The burden of proving ineffective assistance of counsel is on the defendant. (People v. Pope (1979) 23 Cal.3d 412, 425, overruled on another ground in People v. Berryman (1993) 6 Cal.4th 1048, 1081, fn. 10.) "To secure reversal of a conviction upon the ground of ineffective assistance of counsel under either the state or federal Constitution, a defendant must establish (1) that defense counsel's performance fell below an objective standard of reasonableness, i.e., that counsel's performance did not meet the standard to be expected of a reasonably competent attorney, and (2) that there is a reasonable probability that defendant would have obtained a more favorable result absent counsel's shortcomings. [Citations.] 'A reasonable probability is a probability sufficient to undermine confidence in the outcome.' [Citations.]" (People v. Cunningham (2001) 25 Cal.4th 926, 1003; see generally Strickland v. Washington (1984) 466 U.S. 668, 687-694.)
"If the record contains no explanation for the challenged behavior, an appellate court will reject the claim of ineffective assistance 'unless counsel was asked for an explanation and failed to provide one, or unless there simply could be no satisfactory explanation.' [Citation.]" (People v. Kipp (1998) 18 Cal.4th 349, 367.) "This is such a case: the appellate record sheds no light on why trial counsel acted as he did; he was not asked to explain his performance; although we may doubt that a satisfactory explanation could be provided, we are unable to conclude that it could not. Thus, we must reject defendant's point." (People v. Bell (1989) 49 Cal.3d 502, 546, fn. omitted.) Moreover, even assuming counsel could not have had any reasonable tactical purpose for his omission, in light of Anderson's obvious motive to minimize his own involvement and the other identifications of defendant as the robber, there is no reasonable probability defendant would have obtained a more favorable result had Anderson been impeached.
III
ALLEGEDLY COERCED VERDICT
Defendant contends the trial court's supplemental instruction, given when the jury reported it was deadlocked, improperly coerced a verdict. We disagree. A. Background
According to the clerk's minutes of trial, the jury was taken to the jury room to begin deliberating at 3:14 p.m. on September 21, 2017. At 4:28 that afternoon, the jury recessed until 9:30 the next morning. About half an hour after deliberations resumed, jurors asked to view the surveillance video again, and it was shown to them. At approximately 2:21 p.m., the jury foreperson sent out a note stating: "We cannot come to a unannous [sic] conclusion it is 11-1. What is our coarse [sic] of action[?] We have debated it [crossed-out word or words.]" The jury was returned to the courtroom, where this ensued:
"THE COURT: . . . Juror in seat 10, you were chosen foreperson?
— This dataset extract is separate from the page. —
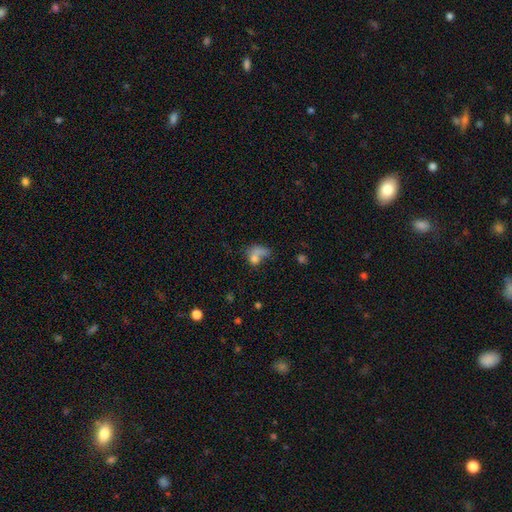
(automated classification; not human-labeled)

"JUROR NUMBER TEN: Yes, sir.
"THE COURT: I got your note. It tells me the jury is divided 11 to 1. I actually gave an instruction to not tell me how you were divided unless I specifically asked you to do so. Now that I have that I don't need to know which way you're divided, just that you have been divided 11 to 1 for some period of time. Has that been the division for several hours? All day?
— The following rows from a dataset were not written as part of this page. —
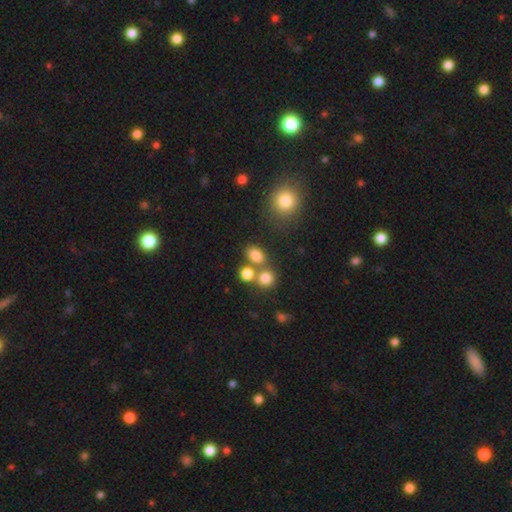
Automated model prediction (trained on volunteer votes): This appears to be a smooth galaxy with no disk features (79%) that is in between round and cigar-shaped (67%). Merging: none (61%).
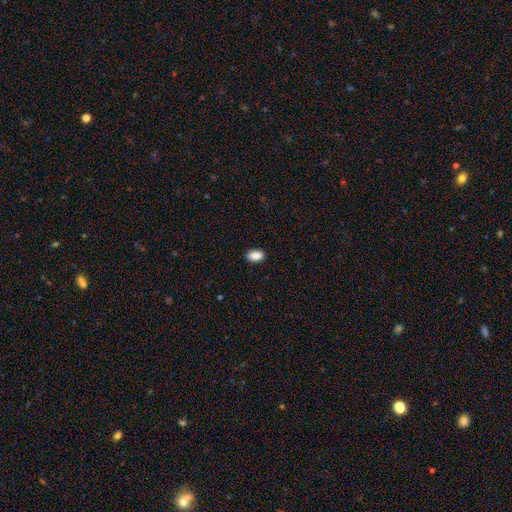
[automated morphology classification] Q: Smooth or featured?
A: smooth (89%); runner-up: star or artifact (8%)
Q: How rounded?
A: in between (90%); runner-up: round (8%)
Q: Merging?
A: none (89%); runner-up: minor disturbance (8%)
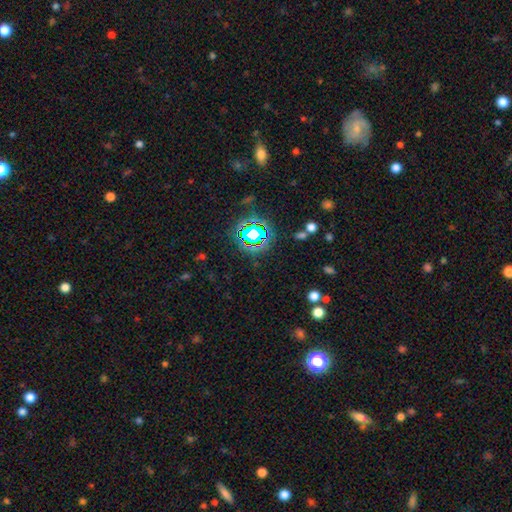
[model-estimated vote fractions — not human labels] smooth_or_featured: star or artifact (p=0.76) [alt: smooth p=0.15]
"JUROR NUMBER TEN: Both. Yes and no.
"THE COURT: Okay. So at some point today the division was different than 11 to 1?
"JUROR NUMBER TEN: Yes, sir.
"THE COURT: At no point the jurors were able to reach unanimous agreement though?
"JUROR NUMBER TEN: Yes, sir.
"THE COURT: And so now that we're 11 to 1, the jury's been divided for a period of time, we have had recording played back, an opportunity for you to ask questions and review jury instructions and request readback if you need it, is there anything you think the Court could do by way of assistance to the jury to help the jurors reach agreement or do you think that this inability to reach agreement is permanent and there's just no likelihood that the jurors can agree?
"JUROR NUMBER TEN: With good conscience I believe we are at that point and unable to come to a unanimous, consistent verdict.
"THE COURT: Okay. So just to clarify, have there been points in the discussion where you believe that you had a unanimous agreement and it turned out otherwise?
"JUROR NUMBER TEN: Yes, sir.
"THE COURT: But at this point there is one juror who continues to disagree with the other 11, and you don't feel that additional time to discuss the case or anything else that the Court could offer by way of assistance would likely lead to that juror agreeing to the verdict that the others have?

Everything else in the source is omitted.